Establishing an academy for the training of command and staff officers was an Imperial-era innovation, carried out at the Imperial Nicholas Military Academy. With the outbreak of the First World War, classes at the academy ceased. Special wartime courses for staff officers were briefly instituted from 30 October 1916 on the initiative of General Mikhail Alekseyev, but closed in late April 1917.

The early battles of the Red Army during the first stages of the Russian Civil War demonstrated that battlefield commands could not be given to former workers and soldiers who had little experience with tactics or with leading men. On 7 October 1918 the Revolutionary Military Council ordered the foundation of the General Staff Academy of the Red Army, based in Moscow and taking on the functions of the Imperial-era General Staff Academy. The first intake of students, who joined on 25 November that year, numbered 183, with the official opening of the academy taking place on 8 December 1918.

It was renamed the Military Academy of the Red Army on 5 August 1921. Several years later on 5 November 1925, it was renamed as the M. V. Frunze Military Academy honouring Mikhail Frunze. He had commanded the academy between 19 April 1924 and his death on 31 October 1925.

+---+

Work instructions =
a – Translate this sentence from the history of the Red Army's staff academy into Spanish: "It was renamed the Military Academy of the Red Army on 5 August 1921."
b – Write a continuation of the history of the Red Army's staff academy, starting after its last sentence.
The listing that comes next is taken from a different source than the text above.

+---+

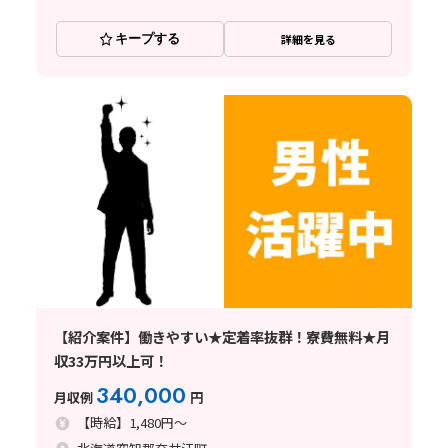
キープする
詳細を見る
【紹介案件】働きやすい★定着率抜群！寮費無料★月
収33万円以上可！
340,000
月収例
円
【時給】1,480円～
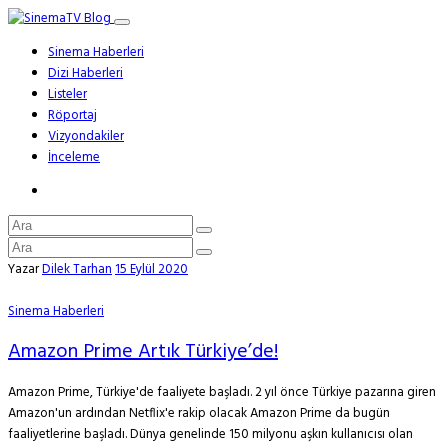
Sinema Haberleri
Dizi Haberleri
Listeler
Röportaj
Vizyondakiler
İnceleme
Yazar
Dilek Tarhan
15 Eylül 2020
Sinema Haberleri
Amazon Prime Artık Türkiye’de!
Amazon Prime, Türkiye'de faaliyete başladı. 2 yıl önce Türkiye pazarına giren
Amazon'un ardından Netflix'e rakip olacak Amazon Prime da bugün
faaliyetlerine başladı. Dünya genelinde 150 milyonu aşkın kullanıcısı olan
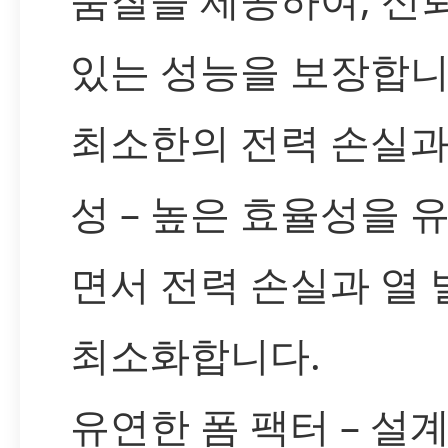
있는 성능을 보장합니
최소한의 전력 손실과
성 – 높은 효율성을 
면서 전력 손실과 열
최소화합니다.
유연한 폼 팩터 – 설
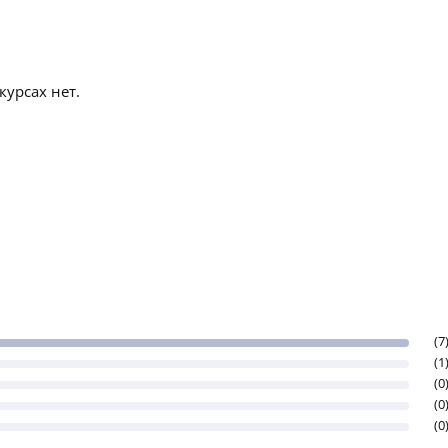
урсах нет.
(7
(1
(0
(0
(0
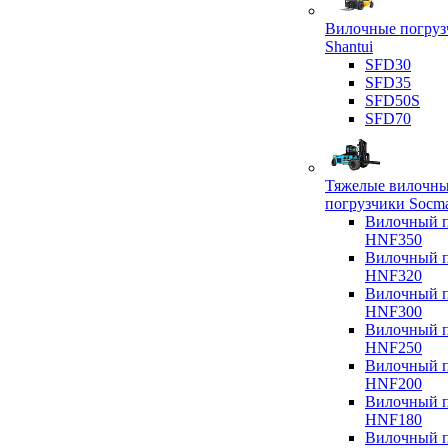
Вилочные погруз
Shantui
SFD30
SFD35
SFD50S
SFD70
Тяжелые вилочн
погрузчики Socm
Вилочный п
HNF350
Вилочный п
HNF320
Вилочный п
HNF300
Вилочный п
HNF250
Вилочный п
HNF200
Вилочный п
HNF180
Вилочный п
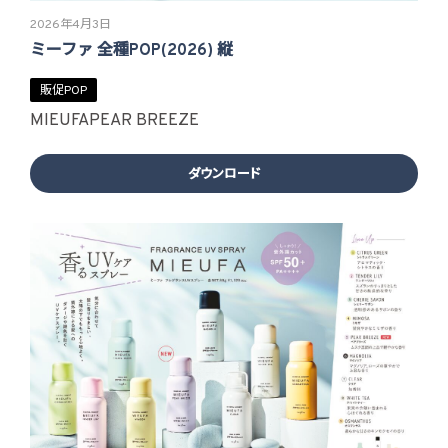
2026年4月3日
ミーファ 全種POP(2026) 縦
販促POP
MIEUFA
PEAR BREEZE
ダウンロード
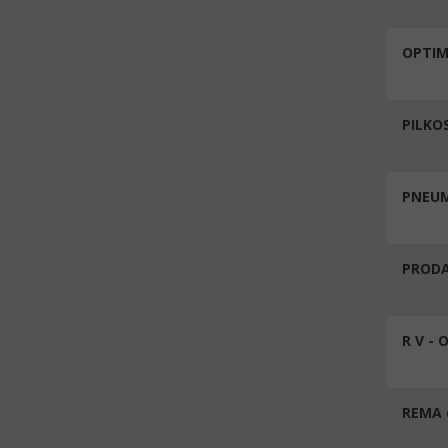
OPTIM
PILKO
PNEUM
PROD
R V - 
REMA d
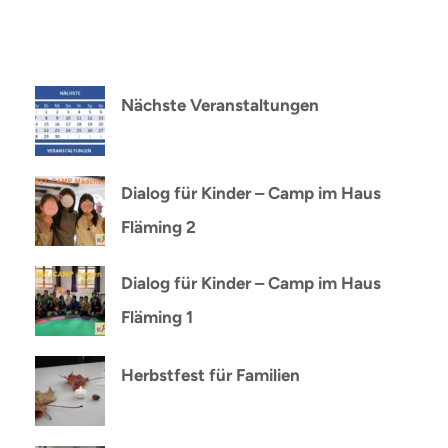
Nächste Veranstaltungen
Dialog für Kinder – Camp im Haus
Fläming 2
Dialog für Kinder – Camp im Haus
Fläming 1
Herbstfest für Familien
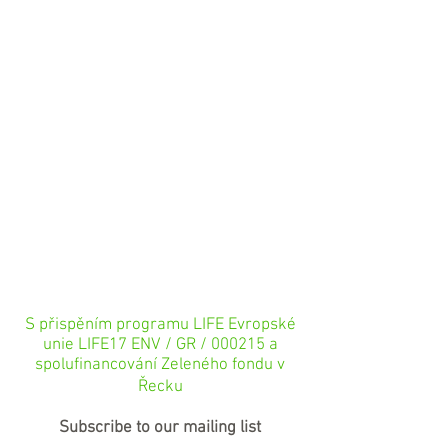
S přispěním programu LIFE Evropské
unie LIFE17 ENV / GR / 000215 a
spolufinancování Zeleného fondu v
Řecku
Subscribe to our mailing list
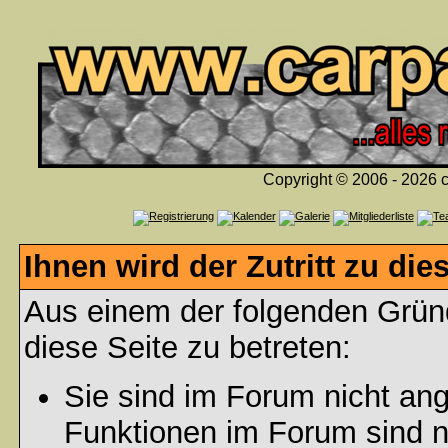
Copyright © 2006 - 2026 c
Ihnen wird der Zutritt zu die
Aus einem der folgenden Gründ
diese Seite zu betreten:
Sie sind im Forum nicht an
Funktionen im Forum sind n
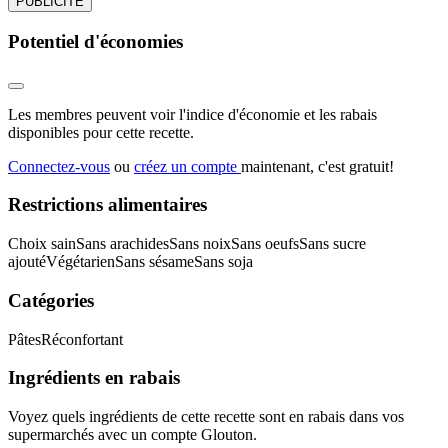
PUBLICITÉ
Potentiel d'économies
Les membres peuvent voir l'indice d'économie et les rabais
disponibles pour cette recette.
Connectez-vous
ou
créez un compte
maintenant, c'est gratuit!
Restrictions alimentaires
Choix sain
Sans arachides
Sans noix
Sans oeufs
Sans sucre
ajouté
Végétarien
Sans sésame
Sans soja
Catégories
Pâtes
Réconfortant
Ingrédients en rabais
Voyez quels ingrédients de cette recette sont en rabais dans vos
supermarchés avec un compte Glouton.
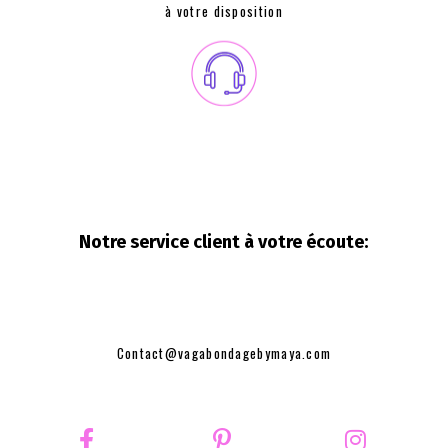
à votre disposition
Notre service client à votre
écoute:
Contact@vagabondagebymaya.com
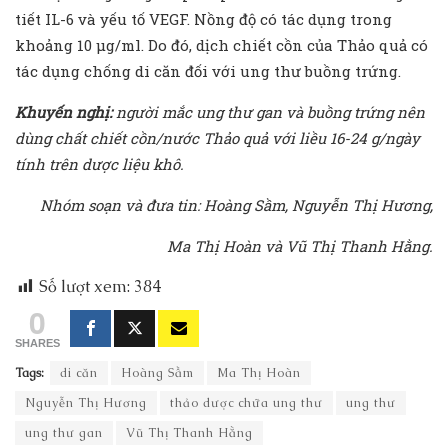
tiết IL-6 và yếu tố VEGF. Nồng độ có tác dụng trong
khoảng 10 µg/ml. Do đó, dịch chiết cồn của Thảo quả có
tác dụng chống di căn đối với ung thư buồng trứng.
Khuyến nghị:
người mắc ung thư gan và buồng trứng nên
dùng chất chiết cồn/nước Thảo quả với liều 16-24 g/ngày
tính trên dược liệu khô.
Nhóm soạn và đưa tin: Hoàng Sầm, Nguyễn Thị Hương,
Ma Thị Hoàn và Vũ Thị Thanh Hằng.
Số lượt xem:
384
0
SHARES
Tags:
di căn
Hoàng Sầm
Ma Thị Hoàn
Nguyễn Thị Hương
thảo dược chữa ung thư
ung thư
ung thư gan
Vũ Thị Thanh Hằng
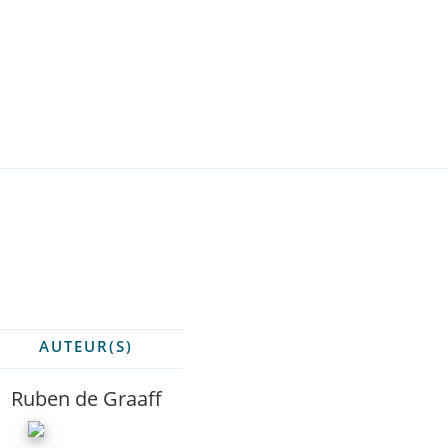
AUTEUR(S)
Ruben de Graaff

+---+

Answers to each task =
a – Fue renombrada Academia Militar del Ejército Rojo el 5 de agosto de 1921.

b –
Higher courses were added in 1921 and expanded in 1925 to become the courses known as KUVNAS to provide advanced training in military science for earlier graduates. These courses became the basis for the Military Academy of the General Staff, which was split from the Frunze Military Academy in 1936. On 18 January 1934 the academy was awarded the Order of Lenin, and became known as the Red Banner Order of Lenin Military Academy named after M.V. Frunze.

From 1922 the academy had occupied a location on Prechistenka Street, in the expropriated Dolgorukov Palace. A new building was designed by Lev Rudnev, with the academy moving into it in August 1937. Training for that semester began on 1 September. The academy, in common with many other Soviet institutions of military education, suffered during the Great Purges of the late 1930s. The commandant and many of the senior department heads and professors were arrested and executed with little justice. By 1941 more than 7,500 personnel had graduated from the academy.

===Wartime===
Following the Axis invasion of the Soviet Union in June 1941, many of the academy's students and teachers were posted to active roles. Between June and July 1941, 43 generals and 167 senior officers were dispatched to the front from the academy, many of them taking up high positions in the Soviet defence effort. Four were appointed regimental commanders, eleven as infantry brigade commanders and chiefs of staff, forty-two as divisional chiefs of staff, twenty-one as division commanders, six as corps commanders and chiefs of staff, twenty-two to army headquarters, and forty-four to front headquarters. Those who remained at the academy were soon occupied in preparing defensive lines and fortifications around Moscow, and in training militia units.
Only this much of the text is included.